Freitag, 16. September 2016

Trennung: Wem gehört Geld auf dem gemeinsamen Konto?

In einem Ehetrennungsverfahren beantragte die Ehefrau die Aufteilung des Geldbetrages vom gemeinsamen Bankkonto auf beide Partner – jeweils zur Hälfte. Der Ehemann wiedersetzte sich diesem Vorschlag und begründete dies damit, dass er zu keiner Zeit vorgehabt habe, das Geld mit seiner Frau zu teilen. Das gemeinsame Bankkonto sei nur eröffnet worden, um der Ehefrau einen einfachen Zugriff um Geld zu ermöglichen, das für die Anschaffungen des täglichen Lebens und für den Familienunterhalt gebraucht wird.

Wie das Gericht entschied

Der Fall wurde unlängst vor dem italienischen Höchstgericht verhandelt und mit Urteil Nr. 809/2014 entschieden. Dabei wurden folgende Grundsätze festgehalten: Bei Vermögenswerten wie etwa Geldmitteln, die sich auf einem gemeinsamen Konto befinden, wird vermutet, dass sie zu gleichen Teilen beiden Kontoinhabern gemeinsam gehören.

Dabei handelt es sich aber um eine einfache Vermutung, wobei der entsprechende Gegenbeweis sowohl mit Urkunden oder Zeugen als auch mit exakten und übereinstimmenden Vermutungen erbracht werden kann. Als Beispiel für eine exakte Vermutung führt der Kassationsgerichtshof Situationen an, bei denen man annehmen kann, dass die Geldmittel nicht zu gleichen Teilen aufgeteilt werden sollen. Das ist etwa der Fall, wenn die Überweisungen auf das Konto ausschließlich von einem Inhaber erfolgt sind. Im Anlassfall ging die Ehefrau keiner Erwerbstätigkeit nach und hat nie über ein eigenes Vermögen verfügt. Somit wurden alle Überweisungen vom Ehemann vorgenommen.

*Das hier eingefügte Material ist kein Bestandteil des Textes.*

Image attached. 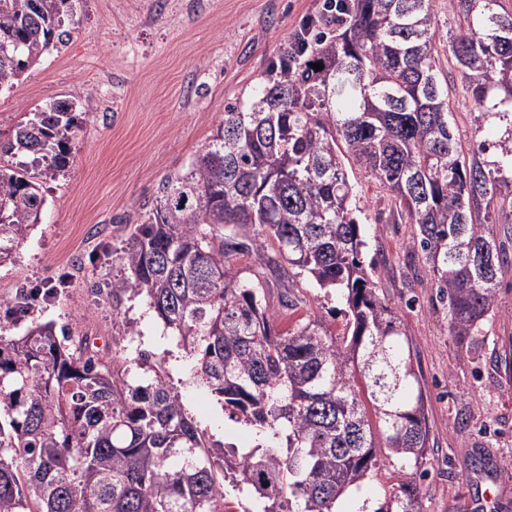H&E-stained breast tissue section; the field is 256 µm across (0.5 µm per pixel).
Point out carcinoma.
Segmentation results:
<instances>
[{
  "label": "carcinoma",
  "mask_w": 512,
  "mask_h": 512,
  "mask_svg": "<svg viewBox=\"0 0 512 512\" xmlns=\"http://www.w3.org/2000/svg\"><path fill=\"white\" fill-rule=\"evenodd\" d=\"M76 0H0V93L11 91L79 23ZM432 0H349L348 18L304 58L272 69L217 134L158 186L118 252L112 311L143 300L196 359L194 383L251 427L242 453L216 448L187 418L162 367L133 385L52 323L0 336V512H224L225 483L262 512H332L381 458L419 463L429 431L402 332L365 265L350 157L393 195L462 338L494 314L512 255L491 227L512 194L499 161L464 155L439 69ZM466 23L450 49L473 109L512 116V13L500 0H448ZM313 63L323 65L316 71ZM83 122L59 99L0 139V264L35 225L41 183L66 175ZM276 246L318 288L345 301L339 341L310 317L279 333L265 296L236 279L234 254ZM394 512H421L399 485Z\"/></svg>",
  "instance_id": "1"
}]
</instances>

Das Höchstgericht hat den Grundsatz vertreten, dass man bei derart gelagerten Fällen nicht von einer Schenkung eines Kontoinhabers zu Gunsten des anderen sprechen könne. Die Eröffnung eines gemeinsamen Kontos erfolge allgemein nämlich nicht aus Freigebigkeit, die einen wesentlichen Bestandteil eines Schenkungsvertrages bildet. Ab einem gewissen Wert der Schenkung müsste die Schenkungsurkunde für die Gültigkeit sogar vor einem Notar beurkundet werden. Denn ein weiteres Merkmal eines Schenkungsvertrages ist es, dass sich der Schenkende bewusst ist, ohne eigentliche Verpflichtung dem Schenkungsnehmer einen finanziellen Vorteil zu verschaffen.

Im Anlassfall bestand aber für das Höchstgericht kein Zweifel, dass der Mann nicht etwa seiner Frau die Hälfte seiner Einkünfte zuwenden wollte, sondern dass er ihr lediglich einen einfachen Zugriff auf seine eingelegten Ersparnisse verschaffen wollte – mit dem alleinigen Ziel, die Kosten für den Familienunterhalt problemlos bestreiten zu können.

Das Höchstgericht hält in diesem Zusammenhang fest, dass durch die Eröffnung eines gemeinsamen Kontos die Inhaber zwar gegenüber Dritten sehr wohl eine gemeinsame Position als Gläubiger oder Schuldner einnehmen. Untereinander jedoch können sie immer den Nachweis erbringen, dass das Geld einer bestimmten Person und nicht etwa allen gemeinsam gehört.